In patients with cystic fibrosis, cystic fibrosis transmembrane conductance regulator (CFTR) biomarkers, such as sweat chloride concentration and/or nasal potential difference, are used as end-points of efficacy in phase-III clinical trials with the disease modifying drugs ivacaftor (VX-770), VX809 and ataluren. The aim of this project was to review the literature on reliability, validity and responsiveness of nasal potential difference, sweat chloride and intestinal current measurement in patients with cystic fibrosis. Data on clinimetric properties were collected for each biomarker and reviewed by an international team of experts. Data on reliability, validity and responsiveness were tabulated. In addition, narrative answers to four key questions were discussed and agreed by the team of experts. The data collected demonstrated the reliability, validity and responsiveness of nasal potential difference. Fewer data were found on reliability of sweat chloride concentration; however, validity and responsiveness were demonstrated. Validity was demonstrated for intestinal current measurement, but further information is required on reliability and responsiveness. For all three end-points, normal values were collected and further research requirements were proposed. This body of work adds useful information to support the promotion of CFTR biomarkers to surrogate end-points and to guide further research in the area.

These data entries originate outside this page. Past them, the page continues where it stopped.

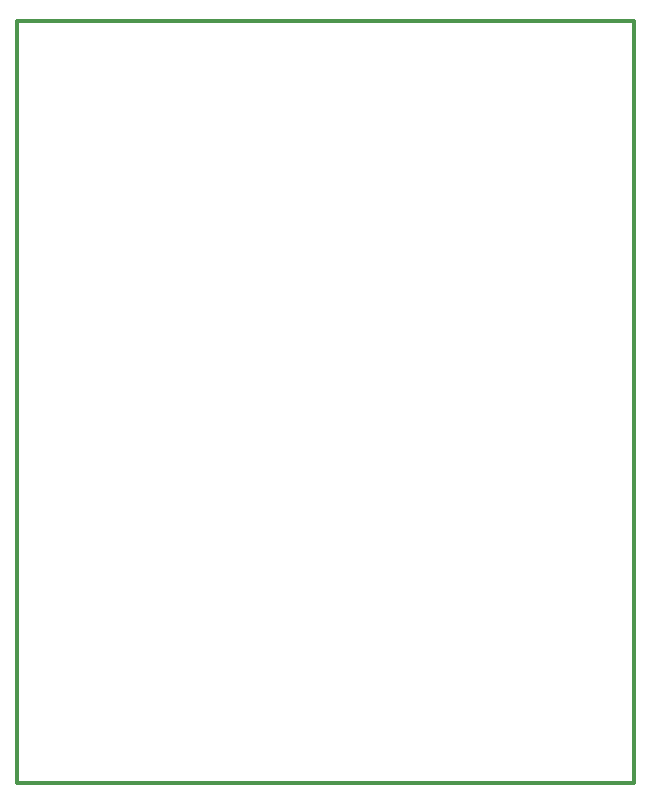
<source format=gm1>
G04*
G04 #@! TF.GenerationSoftware,Altium Limited,Altium Designer,19.0.12 (326)*
G04*
G04 Layer_Color=16711935*
%FSLAX25Y25*%
%MOIN*%
G70*
G01*
G75*
%ADD12C,0.01181*%
D12*
X0Y0D02*
Y254000D01*
X205500D01*
Y0D02*
Y254000D01*
X0Y0D02*
X205500D01*
X0D02*
Y254000D01*
X205500D01*
Y0D02*
Y254000D01*
X0Y0D02*
X205500D01*
M02*

</source>
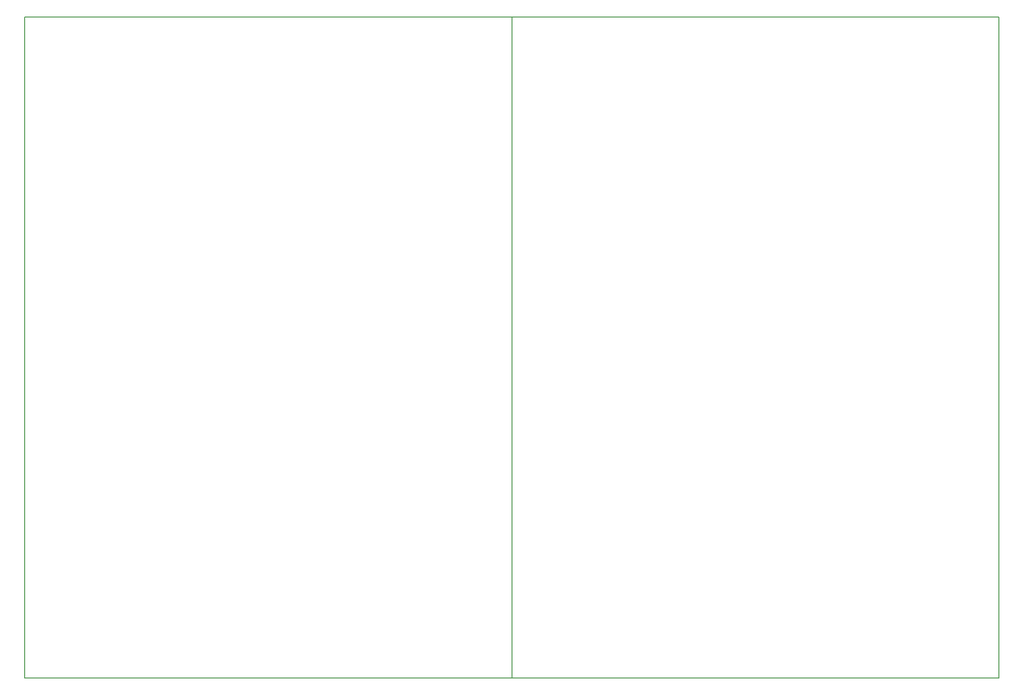
<source format=gm1>
G04 #@! TF.FileFunction,Profile,NP*
%FSLAX46Y46*%
G04 Gerber Fmt 4.6, Leading zero omitted, Abs format (unit mm)*
G04 Created by KiCad (PCBNEW 4.0.0-stable) date Thursday, December 17, 2015 'AMt' 12:16:44 AM*
%MOMM*%
G01*
G04 APERTURE LIST*
%ADD10C,0.100000*%
%ADD11C,0.150000*%
G04 APERTURE END LIST*
D10*
D11*
X143000000Y-29000000D02*
X144000000Y-29000000D01*
X136000000Y-29000000D02*
X136000000Y-154000000D01*
X228000000Y-29000000D02*
X228000000Y-154000000D01*
X44000000Y-154000000D02*
X228000000Y-154000000D01*
X44000000Y-29000000D02*
X44000000Y-154000000D01*
X228000000Y-29000000D02*
X44000000Y-29000000D01*
M02*

</source>
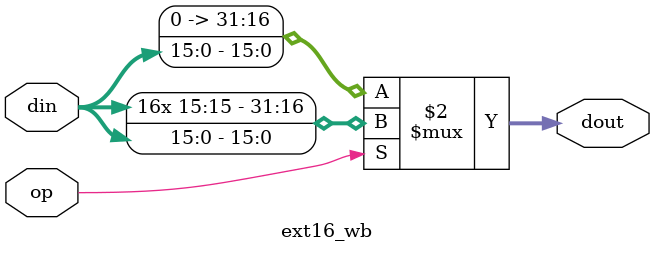
<source format=v>
module ext16_wb (op,din,dout);
   input         op;
   input [15:0]  din;
   output [31:0] dout;
   assign dout=(op==1'b0)?{16'h0000,din}:
               {{16{din[15]}},din};
endmodule
</source>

在囊性纤维化患者中,囊性纤维化跨膜电导调节因子 (CFTR) 生物标志物,如汗液氯化物浓度和/或鼻电位差,被用作疾病修正药物 ivacaftor (VX-770)、VX809 和 ataluren 的 III 期临床试验的疗效终点。本项目的目的是回顾囊性纤维化患者鼻电位差、汗液氯化物和肠道电流测量的可靠性、有效性和反应性的文献。为每个生物标志物收集了临床计量学特性的数据,并由一个国际专家小组进行了审查。对可靠性、有效性和反应性的数据进行了制表。此外,还对专家组讨论并达成一致的四个关键问题的叙述性答案进行了讨论。收集的数据表明鼻电位差具有可靠性、有效性和反应性。关于汗液氯化物浓度的可靠性数据较少,但也证明了其有效性和反应性。肠道电流测量的有效性得到了证明,但需要进一步了解其可靠性和反应性。对于所有三个终点,都收集了正常值,并提出了进一步的研究要求。这项工作提供了有用的信息,支持将 CFTR 生物标志物推广为替代终点,并指导该领域的进一步研究。